— Passage provided —

________________________________________

Chronic administration of corticosterone impairs LH signal transduction and steroidogenesis in rat Leydig cells.

Author information

1
Department of Endocrinology, Dr. ALM. PG. Institute of Basic Medical Sciences, University of Madras, Taramani, Chennai, India.

Abstract

The mechanism involved in the inhibitory actions of chronic corticosterone treatment on Leydig cell steroidogenesis was studied in adult Wistar rats. Rats were treated with corticosterone-21-acetate (2 mg/100 g body weight, i.m., twice daily) for 15 days and another set of rats was treated with corticosterone plus ovine luteinizing hormone (oLH) (100 microg/kg body weight, s.c., daily) for 15 days. Chronic treatment with corticosterone increased serum corticosterone but decreased serum LH, testosterone, estradiol and testicular interstitial fluid (TIF) testosterone and estradiol concentrations. Administration of LH with corticosterone partially prevented the decrease in serum and TIF testosterone and estradiol. Leydig cell LH receptor number, basal and LH-stimulated cAMP production were diminished by corticosterone treatment which remained at control level in the corticosterone plus LH treated rats. Activities of steroidogenic enzymes, 3beta- and 17beta-hydroxysteroid dehydrogenase (3beta-HSD and 17beta-HSD) were significantly decreased in corticosterone treated rats. LH plus corticosterone treatment did not affect 3beta-HSD activity but decreased 17beta-HSD activity, indicating a direct inhibitory effect of excess corticosterone on Leydig cell testosterone synthesis. The indirect effect of corticosterone, thus, assume to be mediated through lower LH which regulates the activity of 3beta-HSD. Basal, LH and cAMP-stimulated testosterone production by Leydig cells of corticosterone and corticosterone plus LH treated rats were decreased compared to control suggesting the deleterious effect of excess corticosterone on LH signal transduction and thus steroidogenesis.

________________________________________

— Check your understanding —
#1 List every hormone whose serum concentration the corticosterone abstract says fell with chronic corticosterone treatment.
#2 Answer from the corticosterone abstract:
(a) What strain of rats was studied?
(b) What dose and schedule of corticosterone-21-acetate were given?
(c) Which enzyme's activity was not affected by LH plus corticosterone treatment?
The material that comes after the corticosterone abstract is separate from it.

— Extracted data —
________________________________________

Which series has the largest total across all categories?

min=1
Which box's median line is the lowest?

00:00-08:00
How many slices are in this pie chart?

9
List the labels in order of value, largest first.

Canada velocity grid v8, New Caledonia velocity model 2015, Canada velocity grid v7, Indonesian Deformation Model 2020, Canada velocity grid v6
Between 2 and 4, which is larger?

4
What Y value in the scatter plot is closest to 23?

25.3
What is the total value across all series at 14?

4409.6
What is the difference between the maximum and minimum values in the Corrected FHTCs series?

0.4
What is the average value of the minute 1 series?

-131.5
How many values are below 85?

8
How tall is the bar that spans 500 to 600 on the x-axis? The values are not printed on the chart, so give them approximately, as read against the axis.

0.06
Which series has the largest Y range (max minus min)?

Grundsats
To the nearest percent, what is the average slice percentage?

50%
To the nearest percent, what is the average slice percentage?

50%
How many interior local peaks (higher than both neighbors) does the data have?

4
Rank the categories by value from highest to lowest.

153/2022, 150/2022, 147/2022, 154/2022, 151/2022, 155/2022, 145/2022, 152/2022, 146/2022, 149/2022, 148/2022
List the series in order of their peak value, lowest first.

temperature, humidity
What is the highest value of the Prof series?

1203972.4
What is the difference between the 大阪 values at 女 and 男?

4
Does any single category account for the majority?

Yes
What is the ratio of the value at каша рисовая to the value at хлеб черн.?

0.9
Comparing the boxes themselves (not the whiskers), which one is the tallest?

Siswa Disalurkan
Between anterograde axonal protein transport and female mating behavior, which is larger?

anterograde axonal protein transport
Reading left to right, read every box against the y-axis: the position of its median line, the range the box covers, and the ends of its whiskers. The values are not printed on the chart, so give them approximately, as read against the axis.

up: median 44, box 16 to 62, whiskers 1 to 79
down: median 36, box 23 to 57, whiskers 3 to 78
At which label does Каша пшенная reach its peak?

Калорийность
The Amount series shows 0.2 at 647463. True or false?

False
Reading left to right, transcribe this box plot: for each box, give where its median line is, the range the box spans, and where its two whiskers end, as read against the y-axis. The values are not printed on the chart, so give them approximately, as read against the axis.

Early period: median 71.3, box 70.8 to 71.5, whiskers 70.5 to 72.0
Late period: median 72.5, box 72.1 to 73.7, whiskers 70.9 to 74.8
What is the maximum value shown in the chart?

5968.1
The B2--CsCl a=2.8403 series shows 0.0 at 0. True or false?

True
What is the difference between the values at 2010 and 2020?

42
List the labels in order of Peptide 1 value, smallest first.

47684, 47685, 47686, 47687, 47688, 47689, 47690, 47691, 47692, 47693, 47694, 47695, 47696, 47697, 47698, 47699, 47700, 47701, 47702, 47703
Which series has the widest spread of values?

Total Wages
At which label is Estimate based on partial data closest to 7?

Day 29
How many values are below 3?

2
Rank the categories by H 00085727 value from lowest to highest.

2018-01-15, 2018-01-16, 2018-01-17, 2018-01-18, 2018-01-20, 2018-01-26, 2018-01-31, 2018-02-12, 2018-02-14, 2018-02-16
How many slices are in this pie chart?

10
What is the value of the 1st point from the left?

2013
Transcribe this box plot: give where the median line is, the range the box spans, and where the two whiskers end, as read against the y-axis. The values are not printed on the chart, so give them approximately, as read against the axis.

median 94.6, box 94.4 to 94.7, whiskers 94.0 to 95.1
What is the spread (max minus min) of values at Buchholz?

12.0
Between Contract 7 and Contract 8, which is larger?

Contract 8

________________________________________

— Solutions to the exercise —
#1 LH, testosterone, estradiol

#2
(a) Adult Wistar rats
(b) 2 mg/100 g body weight, i.m., twice daily for 15 days
(c) 3beta-HSD (3beta-hydroxysteroid dehydrogenase)